The Uli browser plugin redacts slurs and abusive content, and enables archiving of problematic content, to collectively push back against online gender-based violence. It allows users to automatically blur offensive words; hide problematic posts in news feeds; and capture offensive tweets. The datasets driving the plugin are also used by Trust & Safety teams to detect harmful content in Indian languages.

The data set has been built over two years. Through synchronous online sessions, researchers, activists, and feminist partner organizations have annotated the dataset, providing crucial context on the meaning, usage, and severity of the crowdsourced slurs in Indian languages.

Says Tarunima Prabhakar, lead researcher at Tattle: “Data sets like this are essential to a civil, inclusive internet. They power essential content moderation and safety tools, protecting marginalized communities and mitigating harassment and other harms online. Currently, the Uli data set is one of the most comprehensive, open-source lists for Indian-language content and is critical for ongoing work in AI safety.”

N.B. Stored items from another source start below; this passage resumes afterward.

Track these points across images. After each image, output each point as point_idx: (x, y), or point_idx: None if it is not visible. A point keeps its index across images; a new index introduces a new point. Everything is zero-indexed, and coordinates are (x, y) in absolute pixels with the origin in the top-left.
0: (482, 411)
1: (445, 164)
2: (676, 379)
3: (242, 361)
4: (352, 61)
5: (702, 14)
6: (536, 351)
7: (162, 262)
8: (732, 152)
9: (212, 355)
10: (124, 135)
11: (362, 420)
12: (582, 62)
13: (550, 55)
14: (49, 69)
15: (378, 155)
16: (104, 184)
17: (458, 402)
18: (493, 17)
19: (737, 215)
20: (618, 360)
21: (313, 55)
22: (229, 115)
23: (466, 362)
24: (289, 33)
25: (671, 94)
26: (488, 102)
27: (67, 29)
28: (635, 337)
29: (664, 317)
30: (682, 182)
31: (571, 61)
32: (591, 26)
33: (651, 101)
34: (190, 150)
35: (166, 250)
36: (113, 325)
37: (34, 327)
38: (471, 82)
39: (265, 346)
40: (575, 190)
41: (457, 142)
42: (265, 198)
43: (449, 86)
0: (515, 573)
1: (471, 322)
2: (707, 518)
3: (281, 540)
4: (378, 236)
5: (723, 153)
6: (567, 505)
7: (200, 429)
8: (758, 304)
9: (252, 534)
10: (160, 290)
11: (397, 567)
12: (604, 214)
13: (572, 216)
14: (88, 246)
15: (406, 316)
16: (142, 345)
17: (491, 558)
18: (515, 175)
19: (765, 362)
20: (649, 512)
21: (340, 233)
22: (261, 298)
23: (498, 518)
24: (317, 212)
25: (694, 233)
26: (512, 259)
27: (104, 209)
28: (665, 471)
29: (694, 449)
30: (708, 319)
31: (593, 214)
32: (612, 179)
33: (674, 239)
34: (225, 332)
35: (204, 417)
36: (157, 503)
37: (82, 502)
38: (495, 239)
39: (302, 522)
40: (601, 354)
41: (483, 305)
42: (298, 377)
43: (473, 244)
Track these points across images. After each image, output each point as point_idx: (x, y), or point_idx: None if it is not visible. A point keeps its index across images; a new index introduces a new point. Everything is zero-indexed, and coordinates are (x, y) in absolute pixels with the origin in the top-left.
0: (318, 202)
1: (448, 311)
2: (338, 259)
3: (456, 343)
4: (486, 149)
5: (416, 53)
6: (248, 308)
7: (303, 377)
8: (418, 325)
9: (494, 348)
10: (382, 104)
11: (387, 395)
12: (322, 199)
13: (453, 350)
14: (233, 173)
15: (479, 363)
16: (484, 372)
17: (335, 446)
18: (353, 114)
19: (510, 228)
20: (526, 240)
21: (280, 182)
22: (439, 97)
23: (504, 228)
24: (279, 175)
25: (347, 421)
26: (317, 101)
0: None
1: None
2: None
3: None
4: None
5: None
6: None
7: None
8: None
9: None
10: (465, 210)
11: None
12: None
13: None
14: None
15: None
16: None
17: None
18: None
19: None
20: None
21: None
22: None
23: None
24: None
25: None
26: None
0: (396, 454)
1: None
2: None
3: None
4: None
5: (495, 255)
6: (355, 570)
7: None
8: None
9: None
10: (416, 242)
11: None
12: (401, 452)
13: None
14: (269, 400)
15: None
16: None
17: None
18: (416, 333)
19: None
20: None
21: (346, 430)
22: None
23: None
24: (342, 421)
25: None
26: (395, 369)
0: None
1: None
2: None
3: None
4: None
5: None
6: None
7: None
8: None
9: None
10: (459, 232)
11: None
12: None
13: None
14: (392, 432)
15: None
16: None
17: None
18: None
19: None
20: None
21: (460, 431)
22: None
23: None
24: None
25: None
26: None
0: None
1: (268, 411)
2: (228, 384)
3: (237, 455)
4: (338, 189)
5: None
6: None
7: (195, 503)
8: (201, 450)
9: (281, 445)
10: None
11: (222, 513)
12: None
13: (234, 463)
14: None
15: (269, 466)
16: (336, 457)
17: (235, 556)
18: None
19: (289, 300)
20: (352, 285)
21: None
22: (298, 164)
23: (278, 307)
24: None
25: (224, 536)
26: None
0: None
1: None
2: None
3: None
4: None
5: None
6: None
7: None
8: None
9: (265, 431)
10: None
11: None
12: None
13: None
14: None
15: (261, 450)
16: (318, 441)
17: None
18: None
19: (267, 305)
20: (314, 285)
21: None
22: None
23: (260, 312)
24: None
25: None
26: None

Data sets like this are essential to a civil, inclusive internet.

Tarunima Prabhakar, Tattle

Dharini Priscilla, an annotator for the Tamil list in the dataset, reflected on the importance of South Asian annotators in understanding not just the language but also the political, religious and cultural undertones: “In Tamil, there are so many slurs that change even from one city to another. You don’t see that so much in English. It is broader.”

Tattle is a member of the 2023 Data Futures Lab cohort, alongside four other projects building data sets for the public good. The Data Futures Lab is an experimental space for instigating new approaches to data stewardship challenges. It provides funding, scaffolding for collaboration, convening around emerging ideas, and a place to workshop approaches to data stewardship which give greater control and agency to people.